**WHAT NEEDS TO BE DONE:** A faithful, word-for-word copy of the records is required, and it must contain no pictures.

**DATA RECORDS:**
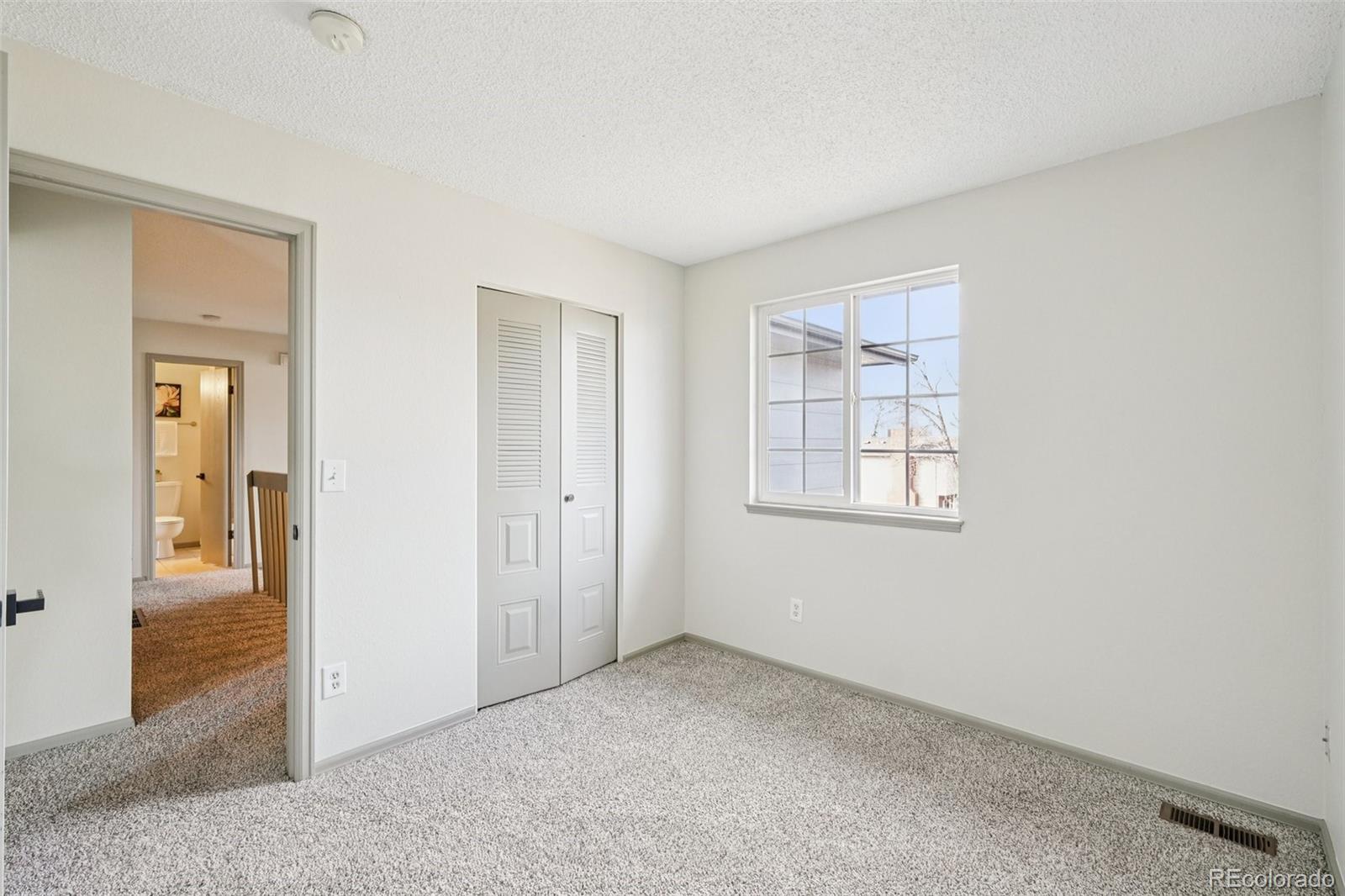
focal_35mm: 15
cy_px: 448
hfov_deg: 100.4
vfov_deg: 77.3
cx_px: 672
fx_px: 560
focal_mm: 10
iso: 800
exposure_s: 1/6
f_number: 8
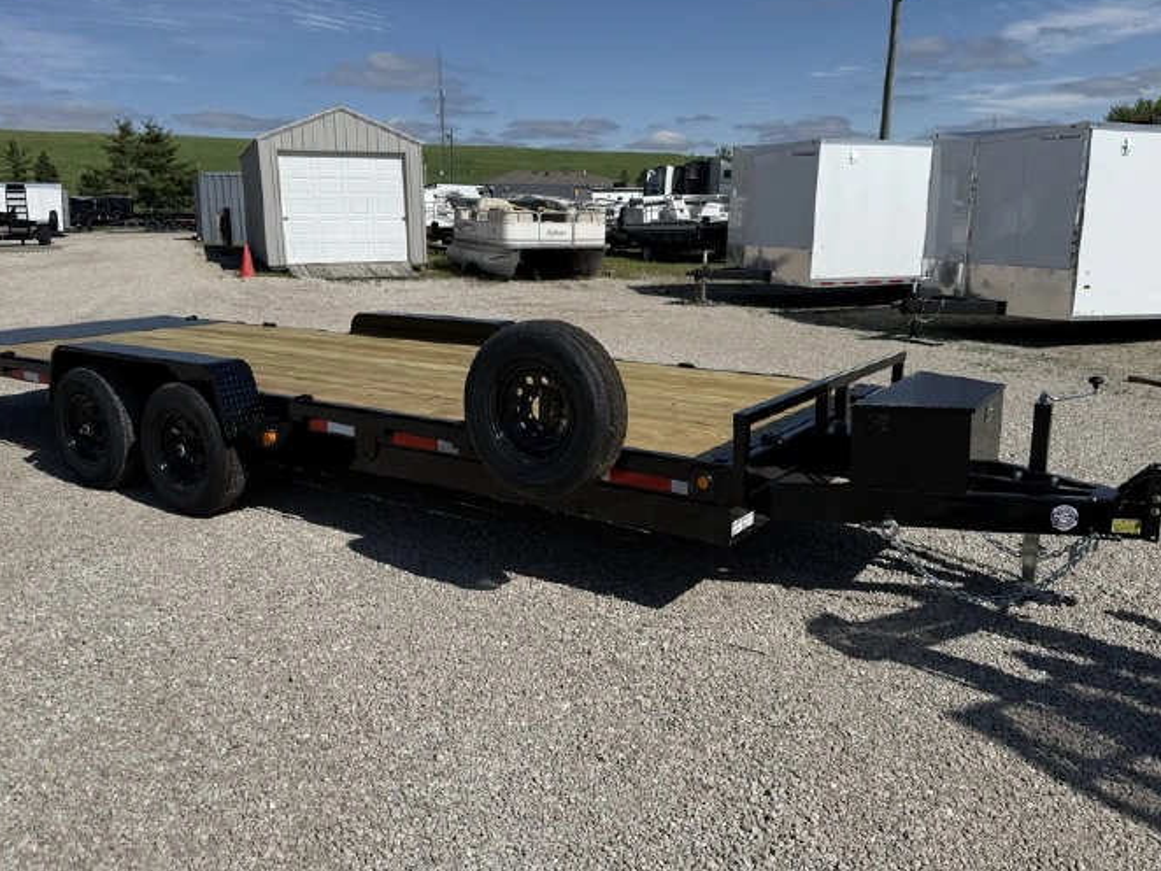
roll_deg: -0.6
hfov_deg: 61.6
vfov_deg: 48.1
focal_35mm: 29
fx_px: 973
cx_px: 573
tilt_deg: -9.0
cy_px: 373
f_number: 1.78
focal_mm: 6.76
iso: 80
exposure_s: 1/9091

**PROBLEM SOLUTION:**
focal_35mm: 15
cy_px: 448
hfov_deg: 100.4
vfov_deg: 77.3
cx_px: 672
fx_px: 560
focal_mm: 10
iso: 800
exposure_s: 1/6
f_number: 8
roll_deg: -0.6
hfov_deg: 61.6
vfov_deg: 48.1
focal_35mm: 29
fx_px: 973
cx_px: 573
tilt_deg: -9.0
cy_px: 373
f_number: 1.78
focal_mm: 6.76
iso: 80
exposure_s: 1/9091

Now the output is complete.